Scudamore is the most formidable personality in the Faerie Queene. He is represented as suffering hardships and vicissitudes of fortune and subject to care and anxiety.

When he fights with Paridel (in whom, as I believe, I have identified Philip Howard, Earl of Arundel)' the contest is described under a sea image, with an Irish allusion :

As when two billowes in the Irish sowndes,
Forcibly driven with contrarie tydes,
Do meete together, each abacke rebowndes,
With roaring rage; and dashing in all sides,
That filleth all the sea with fome, divydes
The doubtfull current into divers wayes.
So fell those two in spight of both their prydes ;
But Scudamore himselfe did soone uprayse,
And, mounting light, his foe for lying long upbrayes.

IV. i. 42.

Three stanzas later his countenance is depicted under an image of gloom and darkness. Ralegh had black hair and a rather forbidding aspect.
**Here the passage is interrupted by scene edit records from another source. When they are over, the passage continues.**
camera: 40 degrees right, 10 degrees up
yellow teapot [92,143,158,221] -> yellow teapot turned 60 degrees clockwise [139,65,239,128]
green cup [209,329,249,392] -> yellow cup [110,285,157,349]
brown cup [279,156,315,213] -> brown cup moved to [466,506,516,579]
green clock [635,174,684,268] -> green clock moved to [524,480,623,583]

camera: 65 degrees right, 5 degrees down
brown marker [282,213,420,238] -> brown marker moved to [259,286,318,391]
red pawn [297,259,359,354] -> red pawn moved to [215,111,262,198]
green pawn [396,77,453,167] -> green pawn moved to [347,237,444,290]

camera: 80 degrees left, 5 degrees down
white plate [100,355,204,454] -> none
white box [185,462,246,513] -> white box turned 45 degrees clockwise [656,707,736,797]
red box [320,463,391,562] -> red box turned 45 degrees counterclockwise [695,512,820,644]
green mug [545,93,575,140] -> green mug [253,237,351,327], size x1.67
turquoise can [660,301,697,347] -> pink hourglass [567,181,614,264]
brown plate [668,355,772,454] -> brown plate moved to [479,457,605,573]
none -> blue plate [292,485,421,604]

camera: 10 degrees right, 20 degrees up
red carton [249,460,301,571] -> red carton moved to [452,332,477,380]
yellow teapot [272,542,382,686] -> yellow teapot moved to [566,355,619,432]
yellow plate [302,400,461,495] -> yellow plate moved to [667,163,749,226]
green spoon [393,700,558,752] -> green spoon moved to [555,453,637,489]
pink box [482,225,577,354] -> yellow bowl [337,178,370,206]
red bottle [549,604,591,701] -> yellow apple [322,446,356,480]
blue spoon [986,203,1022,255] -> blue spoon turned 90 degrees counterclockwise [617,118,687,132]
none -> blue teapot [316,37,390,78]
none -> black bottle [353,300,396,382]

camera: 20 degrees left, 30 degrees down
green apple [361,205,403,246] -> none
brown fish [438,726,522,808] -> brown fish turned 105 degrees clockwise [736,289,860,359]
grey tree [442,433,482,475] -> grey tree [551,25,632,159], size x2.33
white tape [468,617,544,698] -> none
He little answer'd, but in manly heart
His mightie indignation did forbeare ;
Which was not yet so secret, but some part
Thereof did in his frouning face appeare :
Like as a gloomie cloud, the which doth beare
An hideous storme, is by the Northerne blast
Quite overblowne, yet doth not passe so cleare,
But that it all the skie doth overcast
With darkness dred, and threatens all the world to wast.

Ibid. 45.

1 See Edmund Spenser, etc., p. 92, sq.